A gravidade da situação é ainda maior quando se sabe que o confronto entre polícia e professores também tem um forte componente político. As simpatias (e antipatias) partidárias da APP e de muitos docentes não são segredo para ninguém. Esse fator torna ainda mais atraente a tentação de transformar aulas em ocasião de proselitismo político, voluntária ou involuntariamente, pois, dada sua posição, o educador tem influência sobre seus alunos e o risco de que o debate se transforme em mero monólogo doutrinário é muito grande. O caso de Almirante Tamandaré é apenas um; é preciso saber até que ponto essa atitude está ocorrendo em outras escolas de nosso estado.
Todo ser humano traz consigo certas convicções ideológicas, morais, políticas, e age de acordo com elas. Seria ingenuidade imaginar que seja possível a um professor despir-se totalmente dessas convicções quando entra em sala de aula para ensinar. Mas um docente responsável, verdadeiramente interessado por seus alunos, sabe que um debate salutar garante a existência e a expressão do contraditório, por mais polêmicos que sejam os temas em discussão.

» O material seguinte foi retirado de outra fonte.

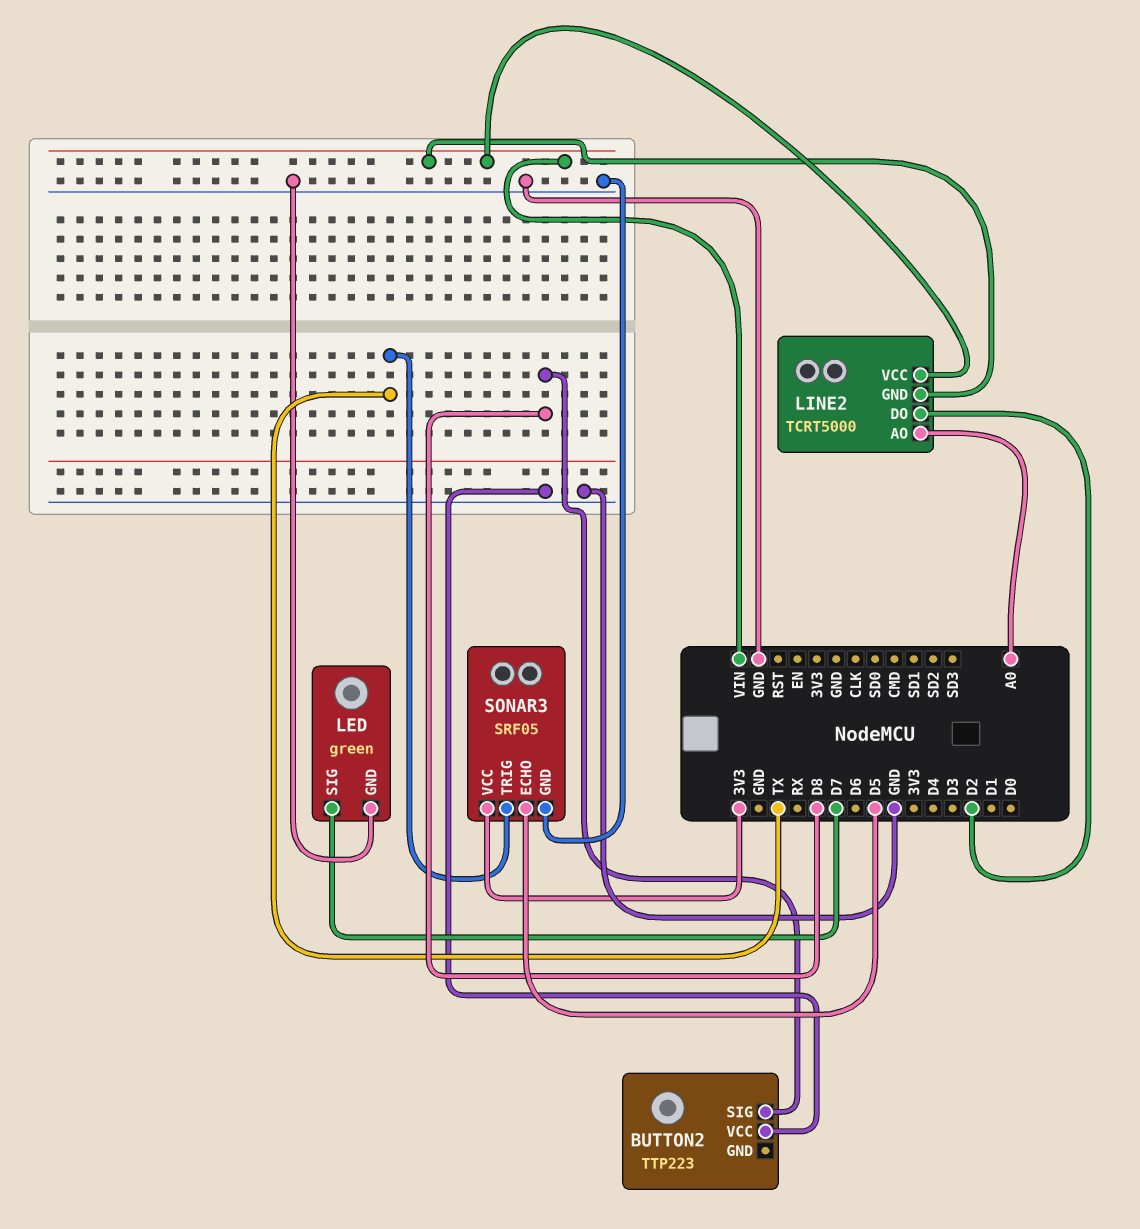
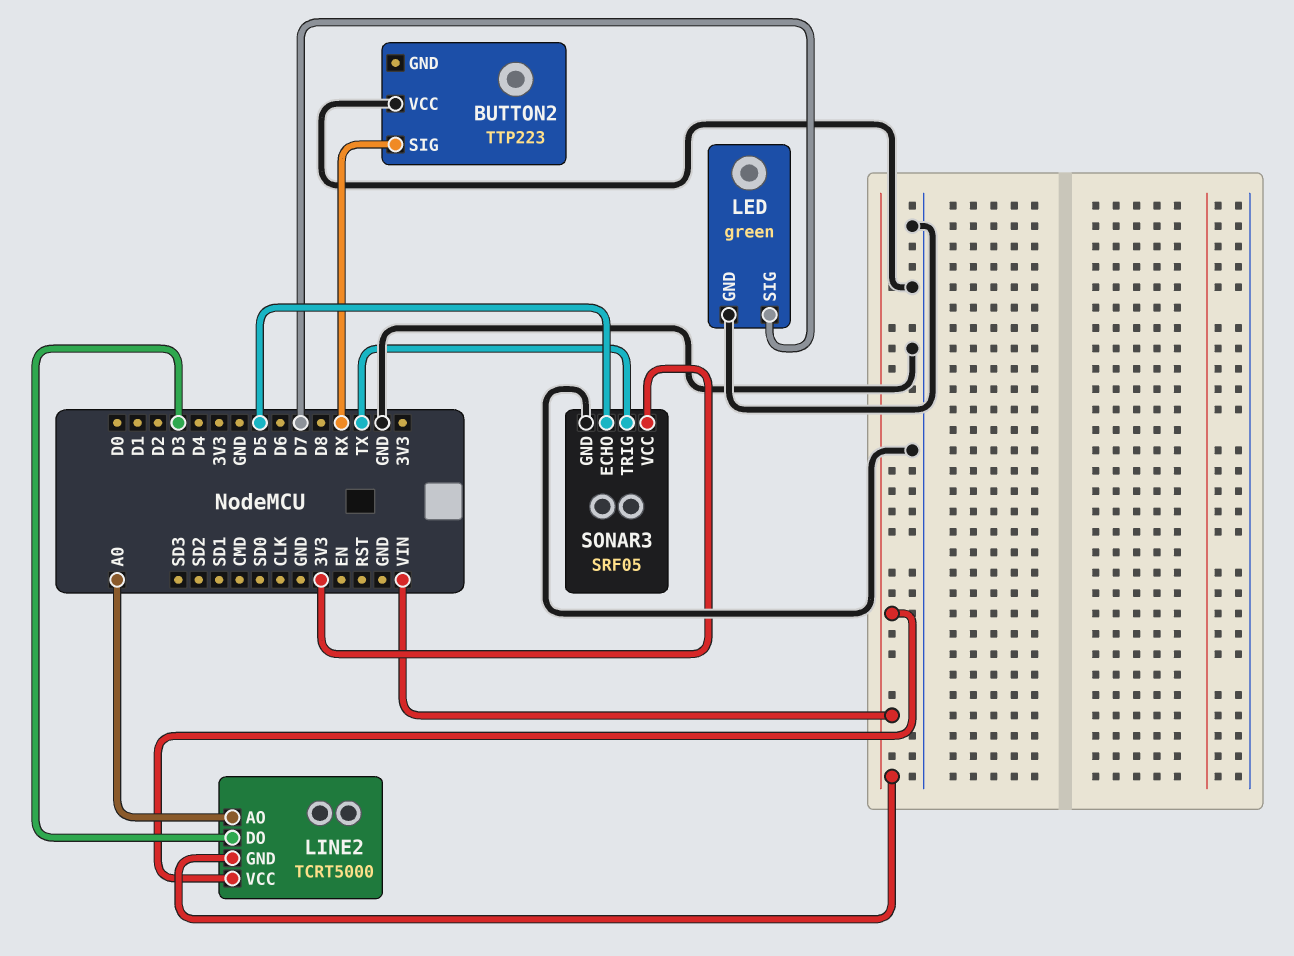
BUTTON2 pin SIG: D8 -> RX
LINE2 pin DO: D2 -> D3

Desta forma, caminha-se para a construção de uma sociedade mais atenta e interessada em política e mais apta a participar dos debates e decisões dos rumos do país, com mais consciência crítica. Já quando a discussão política toma a forma de doutrinação, em que posições discordantes são simplesmente suprimidas para dar vez a uma única forma de pensamento ou posicionamento ideológico, tem-se o empobrecimento do debate democrático e, nos casos mais graves, o flerte com o autoritarismo. Certamente não é essa a lição que esperamos dos mestres paranaenses. Por mais feridos que eles estejam – e há razão para esse sentimento –, os educadores não podem sujeitar-se a apequenar sua missão de ensinar.